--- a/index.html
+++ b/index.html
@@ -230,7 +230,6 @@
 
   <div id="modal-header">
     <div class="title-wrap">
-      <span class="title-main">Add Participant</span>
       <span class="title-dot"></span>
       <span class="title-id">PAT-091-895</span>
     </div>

┄┄┄┄┄┄┄┄┄┄

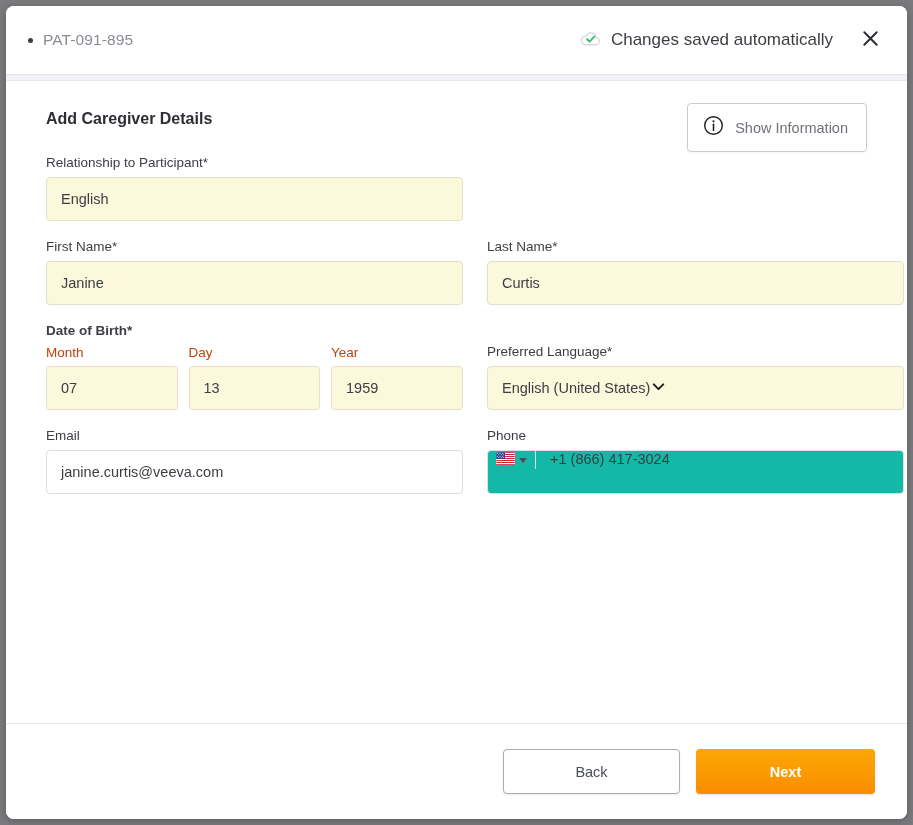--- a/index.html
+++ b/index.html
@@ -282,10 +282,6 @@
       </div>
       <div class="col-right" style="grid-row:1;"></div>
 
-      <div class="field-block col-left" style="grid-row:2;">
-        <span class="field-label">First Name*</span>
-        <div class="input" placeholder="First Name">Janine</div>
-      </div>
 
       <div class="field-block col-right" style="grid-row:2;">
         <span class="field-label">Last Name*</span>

┄┄┄┄┄┄┄┄┄┄

▸ Job item
In the listing above, how many lines include the string "block"? Say only the number.

▸ Answer section
2